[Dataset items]

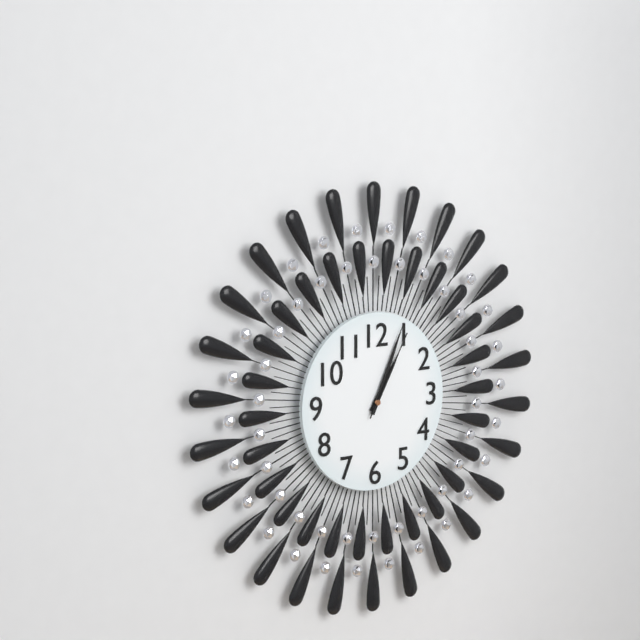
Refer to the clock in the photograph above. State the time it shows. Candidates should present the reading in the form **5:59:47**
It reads **1:04:05**
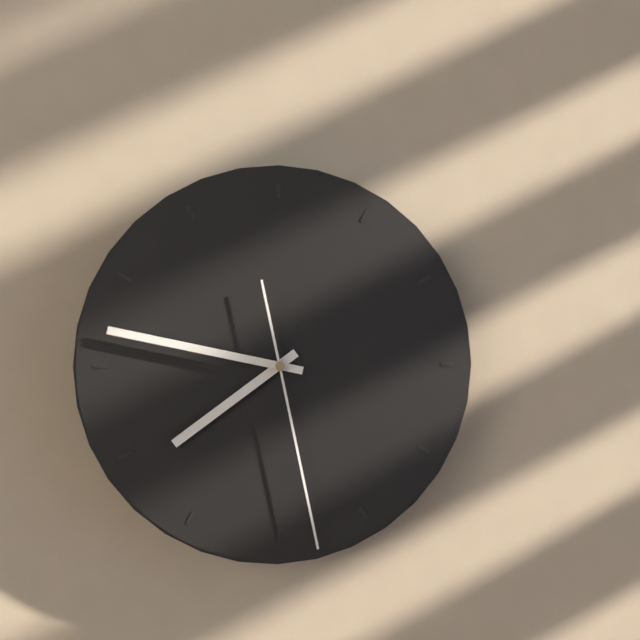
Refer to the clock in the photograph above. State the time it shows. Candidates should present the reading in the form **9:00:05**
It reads **7:47:28**
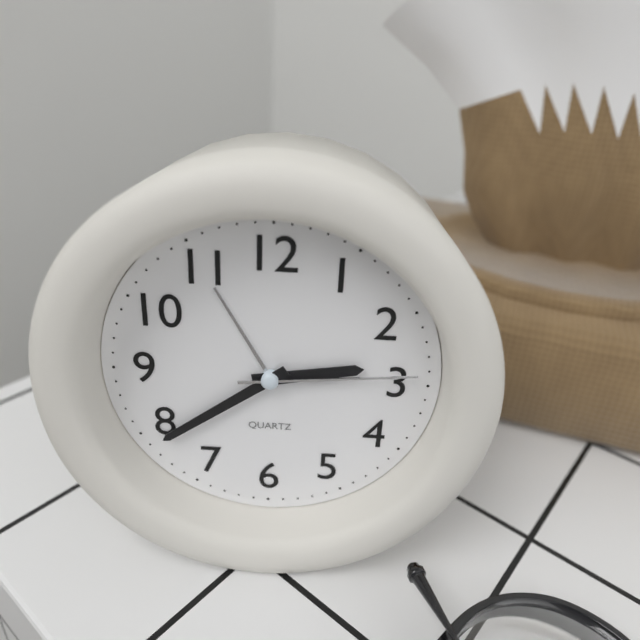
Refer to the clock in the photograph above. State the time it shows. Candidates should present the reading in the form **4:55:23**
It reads **2:39:14**
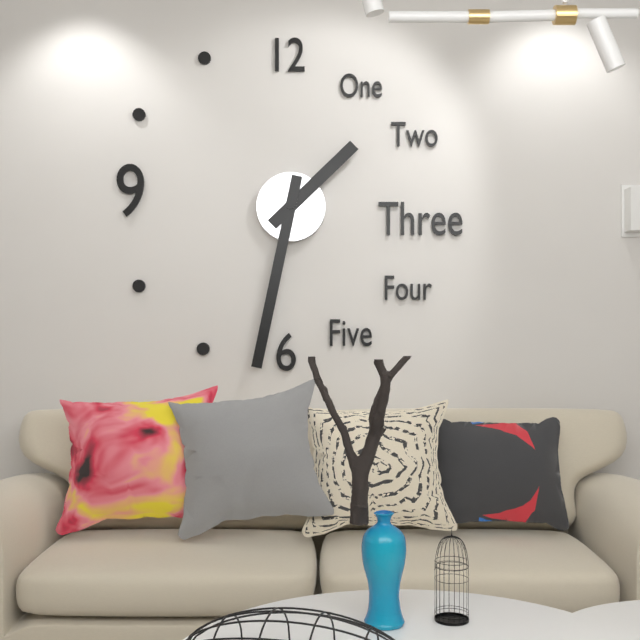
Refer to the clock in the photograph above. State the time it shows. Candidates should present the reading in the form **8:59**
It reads **1:32**
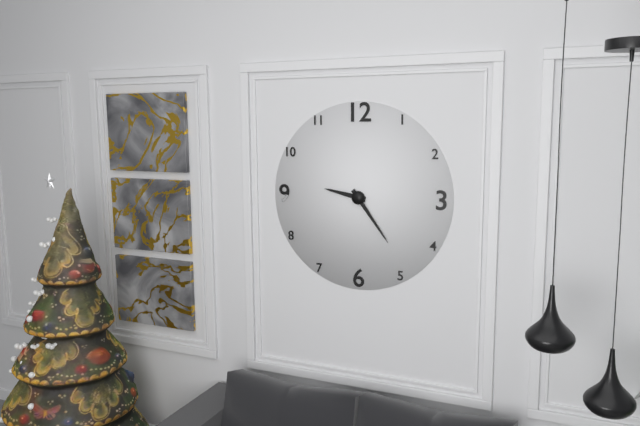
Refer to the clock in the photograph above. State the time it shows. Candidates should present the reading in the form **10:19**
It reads **9:24**
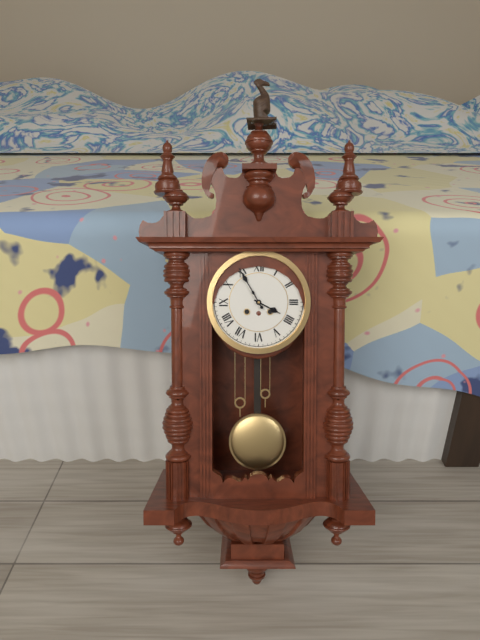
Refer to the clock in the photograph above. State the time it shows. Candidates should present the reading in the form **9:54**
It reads **3:55**
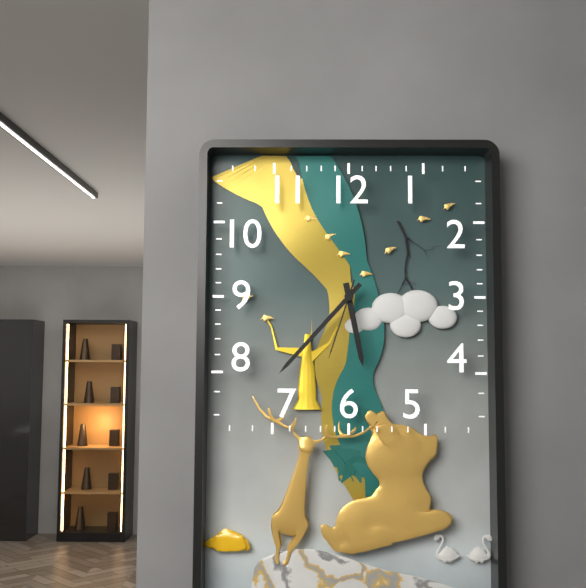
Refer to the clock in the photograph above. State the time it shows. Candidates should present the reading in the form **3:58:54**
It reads **5:37:33**
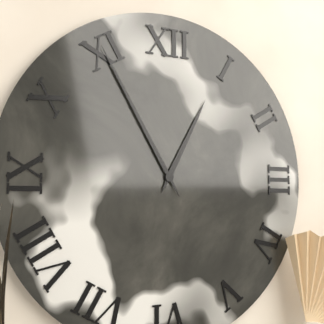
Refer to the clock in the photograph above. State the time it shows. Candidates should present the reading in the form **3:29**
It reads **12:55**
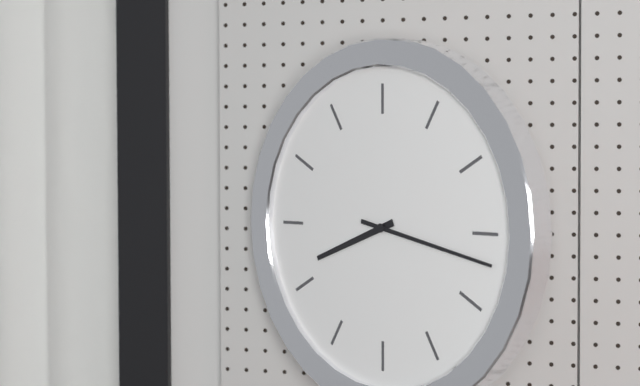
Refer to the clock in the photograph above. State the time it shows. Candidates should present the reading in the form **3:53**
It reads **8:17**
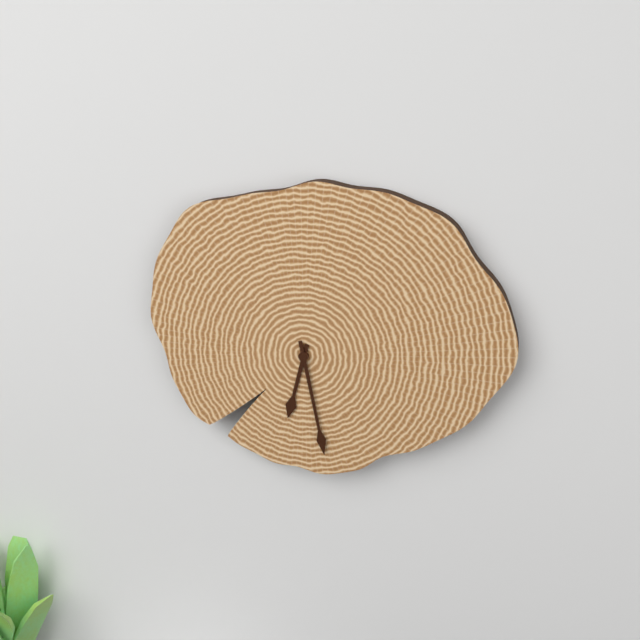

PROBLEM: Rewrite the rows from the line containing "the form **9:54**" through the end of the rows, swapping "photograph" for "image" and keeping everything else the same. Leave the pictures out of your answer.

TASK OUTPUT:
Refer to the clock in the image above. State the time it shows. Candidates should present the reading in the form **9:54**
It reads **3:55**
Refer to the clock in the image above. State the time it shows. Candidates should present the reading in the form **3:58:54**
It reads **5:37:33**
Refer to the clock in the image above. State the time it shows. Candidates should present the reading in the form **3:29**
It reads **12:55**
Refer to the clock in the image above. State the time it shows. Candidates should present the reading in the form **3:53**
It reads **8:17**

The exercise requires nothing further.